Si son regard était humide, cela n'était pourtant pas dû à quelque tristesse, mais bien à l'ivresse que son corps, indépendamment de son esprit éteint, semblait enclin à déplorer.

Les musiciens disparaissaient discrètement, courbés dans une révérence qu'aucun des amis ne considérait ; c'était tout juste s'ils se rendaient compte qu'ils demeuraient désormais les seuls à festoyer encore, tandis que le reste du château s'était assoupi avec les dernières clartés du jour. Les flammes vacillantes des chandelles commençaient à étouffer au bout de leurs bougeoirs, la cire éparpillée jusqu'à la nappe maculée de vin, froissée par endroits, vestige peu reluisant d'une nuit qui semblait ne prendre jamais fin. La lassitude pourtant avait étreint l'assemblée ; cependant aucun des comparses n'aurait trouvé de bon ton d'achever ces tristes réjouissances pour gagner le lit à la faveur du repos.

La mine défaite, Saint-Adour se trouvait bien aise d'une telle déchéance. Il lui semblait avec réconfort que le présent se trouvait semblable au passé, et que nulle maussaderie ne pourrait plus jamais l'accabler comme auparavant. Cet espoir mû par l'ivresse était bien le soulagement qui lui octroyait quelque légèreté d'esprit ; néanmoins, le lendemain devenait semblable à ce qu'avait été la veille, et seule une nuit telle que celle-ci pouvait lui faire gagner de nouveau l'insouciance passagère dont il avait besoin pour daigner encore subsister en ce monde.

Ses amis, enfin satisfaits de le divertir, outrepassaient de bonne grâce les limites de leurs ressources ; et ils avaient gaiment remplacé le quatuor à cordes en chantant de fort mauvais goût, martelant la table de leurs poings. Layemars et Saint-Adour dansaient sans talent, sans respecter les mesures bancales des mélodies gaillardes que claironnaient Boissec et Vielly ; Houdanville, quant à lui à demi-conscient, dodelinait de la tête dans un coin de la pièce, avachi au fond d'un imposant fauteuil qui le faisait paraître aussi frêle et ténu qu'un garçonnet.

— Ah ! Que n'y a-t-il de jolies danseuses qui monteraient sur la table et remueraient la jambe ! s'exclama Boissec à l'adresse des deux saltimbanques.
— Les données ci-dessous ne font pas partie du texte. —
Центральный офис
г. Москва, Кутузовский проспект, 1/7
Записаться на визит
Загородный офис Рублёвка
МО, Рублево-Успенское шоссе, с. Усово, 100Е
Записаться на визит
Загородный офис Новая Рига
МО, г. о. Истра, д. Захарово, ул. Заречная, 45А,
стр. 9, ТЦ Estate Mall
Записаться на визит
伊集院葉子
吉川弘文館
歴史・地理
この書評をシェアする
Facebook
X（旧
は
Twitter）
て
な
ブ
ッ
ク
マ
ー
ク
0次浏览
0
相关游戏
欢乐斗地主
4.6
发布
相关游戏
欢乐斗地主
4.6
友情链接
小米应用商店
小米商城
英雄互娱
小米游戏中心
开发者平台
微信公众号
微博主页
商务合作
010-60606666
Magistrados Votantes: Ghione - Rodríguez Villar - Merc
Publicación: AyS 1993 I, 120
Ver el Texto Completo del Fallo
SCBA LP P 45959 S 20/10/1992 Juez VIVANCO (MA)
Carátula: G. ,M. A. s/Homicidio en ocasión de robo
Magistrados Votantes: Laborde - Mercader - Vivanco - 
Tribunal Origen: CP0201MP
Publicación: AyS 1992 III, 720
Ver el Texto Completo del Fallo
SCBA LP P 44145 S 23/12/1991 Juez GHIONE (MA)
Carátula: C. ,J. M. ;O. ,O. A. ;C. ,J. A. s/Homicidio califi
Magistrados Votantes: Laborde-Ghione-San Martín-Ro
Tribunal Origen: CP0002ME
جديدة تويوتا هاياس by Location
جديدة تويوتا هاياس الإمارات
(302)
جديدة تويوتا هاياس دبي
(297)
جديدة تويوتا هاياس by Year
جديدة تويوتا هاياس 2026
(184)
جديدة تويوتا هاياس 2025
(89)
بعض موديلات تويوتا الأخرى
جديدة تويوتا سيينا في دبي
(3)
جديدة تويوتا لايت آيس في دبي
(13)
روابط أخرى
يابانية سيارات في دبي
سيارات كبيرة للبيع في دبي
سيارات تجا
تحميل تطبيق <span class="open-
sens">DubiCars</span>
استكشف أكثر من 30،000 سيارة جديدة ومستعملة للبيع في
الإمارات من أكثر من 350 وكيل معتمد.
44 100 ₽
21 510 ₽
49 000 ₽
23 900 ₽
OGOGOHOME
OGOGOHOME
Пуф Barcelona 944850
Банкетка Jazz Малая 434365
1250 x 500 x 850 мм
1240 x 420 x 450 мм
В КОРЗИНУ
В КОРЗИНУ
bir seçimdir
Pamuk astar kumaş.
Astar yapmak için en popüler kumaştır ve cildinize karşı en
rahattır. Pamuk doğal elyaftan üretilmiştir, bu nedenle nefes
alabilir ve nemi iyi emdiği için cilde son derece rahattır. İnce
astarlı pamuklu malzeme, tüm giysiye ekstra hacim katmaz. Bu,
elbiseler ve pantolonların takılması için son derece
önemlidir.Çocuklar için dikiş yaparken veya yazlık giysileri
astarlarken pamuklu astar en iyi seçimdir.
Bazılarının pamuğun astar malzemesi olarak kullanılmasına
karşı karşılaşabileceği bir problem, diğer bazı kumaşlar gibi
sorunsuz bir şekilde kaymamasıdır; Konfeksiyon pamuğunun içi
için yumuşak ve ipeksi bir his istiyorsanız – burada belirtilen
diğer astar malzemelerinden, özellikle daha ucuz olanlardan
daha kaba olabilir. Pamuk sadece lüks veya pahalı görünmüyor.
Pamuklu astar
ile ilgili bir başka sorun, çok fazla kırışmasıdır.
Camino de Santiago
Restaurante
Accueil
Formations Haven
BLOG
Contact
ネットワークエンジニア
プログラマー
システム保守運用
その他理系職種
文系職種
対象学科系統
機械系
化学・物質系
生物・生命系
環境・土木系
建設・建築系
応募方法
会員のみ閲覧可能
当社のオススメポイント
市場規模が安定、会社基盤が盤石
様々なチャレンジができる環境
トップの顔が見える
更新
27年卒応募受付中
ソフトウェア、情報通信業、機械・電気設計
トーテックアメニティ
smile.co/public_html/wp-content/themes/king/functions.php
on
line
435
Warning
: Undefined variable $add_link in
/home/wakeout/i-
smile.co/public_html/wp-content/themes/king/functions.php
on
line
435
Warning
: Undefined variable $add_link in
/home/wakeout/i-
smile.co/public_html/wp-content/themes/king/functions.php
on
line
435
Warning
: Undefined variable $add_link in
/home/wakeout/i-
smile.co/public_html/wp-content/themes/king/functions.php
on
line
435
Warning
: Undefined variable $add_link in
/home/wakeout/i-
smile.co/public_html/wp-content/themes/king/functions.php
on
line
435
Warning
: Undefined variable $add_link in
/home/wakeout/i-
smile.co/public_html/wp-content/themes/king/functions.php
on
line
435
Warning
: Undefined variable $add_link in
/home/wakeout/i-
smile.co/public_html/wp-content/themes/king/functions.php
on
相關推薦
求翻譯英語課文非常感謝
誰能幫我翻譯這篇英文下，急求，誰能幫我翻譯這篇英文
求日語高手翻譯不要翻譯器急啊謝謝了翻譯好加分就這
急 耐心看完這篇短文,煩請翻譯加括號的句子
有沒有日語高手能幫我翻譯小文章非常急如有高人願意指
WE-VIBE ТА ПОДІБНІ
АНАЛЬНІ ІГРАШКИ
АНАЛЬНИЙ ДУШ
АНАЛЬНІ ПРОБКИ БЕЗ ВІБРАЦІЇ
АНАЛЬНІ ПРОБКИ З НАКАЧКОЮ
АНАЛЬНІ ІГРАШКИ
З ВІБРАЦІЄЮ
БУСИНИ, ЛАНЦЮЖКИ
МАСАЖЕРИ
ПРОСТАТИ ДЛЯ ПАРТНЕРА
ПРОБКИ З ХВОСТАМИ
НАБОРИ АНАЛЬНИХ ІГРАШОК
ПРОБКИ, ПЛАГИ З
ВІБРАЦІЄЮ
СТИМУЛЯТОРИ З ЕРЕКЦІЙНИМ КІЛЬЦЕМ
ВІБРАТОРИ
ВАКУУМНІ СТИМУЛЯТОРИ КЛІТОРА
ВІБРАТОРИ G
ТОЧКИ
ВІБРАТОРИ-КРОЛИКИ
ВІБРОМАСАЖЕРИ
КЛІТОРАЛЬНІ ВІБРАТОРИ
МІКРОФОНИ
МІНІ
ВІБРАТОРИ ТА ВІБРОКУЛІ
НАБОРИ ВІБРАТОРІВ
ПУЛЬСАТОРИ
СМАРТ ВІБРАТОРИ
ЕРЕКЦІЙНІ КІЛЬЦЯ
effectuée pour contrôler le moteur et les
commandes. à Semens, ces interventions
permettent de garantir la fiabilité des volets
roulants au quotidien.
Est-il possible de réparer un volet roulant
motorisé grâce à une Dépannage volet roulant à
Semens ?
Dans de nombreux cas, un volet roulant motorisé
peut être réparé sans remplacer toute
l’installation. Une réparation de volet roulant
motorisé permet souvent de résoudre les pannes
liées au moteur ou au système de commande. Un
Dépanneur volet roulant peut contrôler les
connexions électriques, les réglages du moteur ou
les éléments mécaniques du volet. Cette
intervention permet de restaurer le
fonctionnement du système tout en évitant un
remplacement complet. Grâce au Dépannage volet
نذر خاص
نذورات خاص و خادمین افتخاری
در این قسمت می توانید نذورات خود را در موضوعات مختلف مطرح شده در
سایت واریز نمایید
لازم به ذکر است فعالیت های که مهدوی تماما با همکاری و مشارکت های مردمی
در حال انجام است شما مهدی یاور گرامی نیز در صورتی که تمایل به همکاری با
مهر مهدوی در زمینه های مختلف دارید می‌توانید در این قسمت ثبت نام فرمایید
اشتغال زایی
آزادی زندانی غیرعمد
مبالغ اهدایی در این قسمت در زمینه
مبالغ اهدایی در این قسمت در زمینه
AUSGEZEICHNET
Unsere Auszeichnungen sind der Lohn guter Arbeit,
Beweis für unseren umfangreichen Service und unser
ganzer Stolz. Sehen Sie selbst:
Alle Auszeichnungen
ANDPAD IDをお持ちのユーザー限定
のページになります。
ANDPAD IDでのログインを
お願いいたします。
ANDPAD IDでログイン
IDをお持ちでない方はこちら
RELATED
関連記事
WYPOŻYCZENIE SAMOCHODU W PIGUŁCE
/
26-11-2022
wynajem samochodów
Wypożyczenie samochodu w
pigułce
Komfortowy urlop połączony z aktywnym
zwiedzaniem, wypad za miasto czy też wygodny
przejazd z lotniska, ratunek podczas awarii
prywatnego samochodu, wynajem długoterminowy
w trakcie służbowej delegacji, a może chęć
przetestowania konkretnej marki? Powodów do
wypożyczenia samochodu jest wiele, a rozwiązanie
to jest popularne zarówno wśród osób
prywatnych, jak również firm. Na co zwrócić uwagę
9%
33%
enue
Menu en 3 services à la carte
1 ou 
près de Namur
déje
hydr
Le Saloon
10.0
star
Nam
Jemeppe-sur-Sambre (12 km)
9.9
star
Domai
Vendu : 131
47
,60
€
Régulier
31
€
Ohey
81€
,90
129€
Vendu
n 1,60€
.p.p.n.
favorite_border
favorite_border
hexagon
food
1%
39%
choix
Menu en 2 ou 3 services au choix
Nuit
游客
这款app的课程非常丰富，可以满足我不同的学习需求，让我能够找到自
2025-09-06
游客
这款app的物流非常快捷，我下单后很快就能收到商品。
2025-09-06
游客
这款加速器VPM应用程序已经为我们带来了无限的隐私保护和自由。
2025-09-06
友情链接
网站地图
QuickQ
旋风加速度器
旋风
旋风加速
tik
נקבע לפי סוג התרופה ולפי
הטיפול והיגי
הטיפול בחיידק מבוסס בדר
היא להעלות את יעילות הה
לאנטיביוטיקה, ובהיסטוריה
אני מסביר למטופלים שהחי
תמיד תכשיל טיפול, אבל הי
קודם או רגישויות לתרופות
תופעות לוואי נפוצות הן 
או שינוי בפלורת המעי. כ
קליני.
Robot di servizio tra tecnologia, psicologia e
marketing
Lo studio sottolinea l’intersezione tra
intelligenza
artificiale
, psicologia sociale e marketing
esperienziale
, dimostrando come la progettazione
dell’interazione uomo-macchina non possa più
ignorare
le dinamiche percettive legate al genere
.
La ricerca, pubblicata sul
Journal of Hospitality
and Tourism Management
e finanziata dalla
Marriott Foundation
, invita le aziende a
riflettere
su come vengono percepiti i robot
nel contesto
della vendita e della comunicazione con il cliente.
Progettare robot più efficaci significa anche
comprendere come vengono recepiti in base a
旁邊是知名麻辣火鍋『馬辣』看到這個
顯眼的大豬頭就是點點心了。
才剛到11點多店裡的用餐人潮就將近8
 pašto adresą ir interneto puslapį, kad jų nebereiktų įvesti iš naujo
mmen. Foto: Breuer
Ce n'est point pour vous désobliger, soupira-t-il avec regret, mais vos apprêts desservent tristement l'imagination, exaltée par les tièdes arômes du vin, mais retombant tristement à la vue de votre spectacle, comme la pâte d'une tourte ratée ; votre port est assurément moins gracieux que celui de ces dames qui nous font tant défaut.

— Pardonnez-moi, répondit Saint-Adour en s'écroulant de nouveau dans sa chaise, si ma maison n'est pas encore un bordel, et que je me dois d'observer un comportement bien loin de la légèreté avec laquelle nous pouvons vivre à Paris, mes amis ; cependant, continua-t-il en riant de ce que les autres en l'écoutant perdaient eux-mêmes leur sérieux, je vous concède qu'ici je croule comme un vieux célibataire qui regarde avec nostalgie les grisantes années d'insouciance et de splendeur qu'il vécut auprès de vous, en attendant que se profile demain l'ombre de la morosité qui s'abattra sur lui comme la sentence du prêtre qui le contraindra moins à la respectabilité qu'à la routine rédhibitoire d'un ménage convenu. « Vous êtes désormais mari et femme ; vous pouvez étreindre la laideur qui gigote à votre bras. Et avec l'aide de Dieu, car au moins convenez-en il faudra bien cela, faites des héritiers panachés et superbes ! »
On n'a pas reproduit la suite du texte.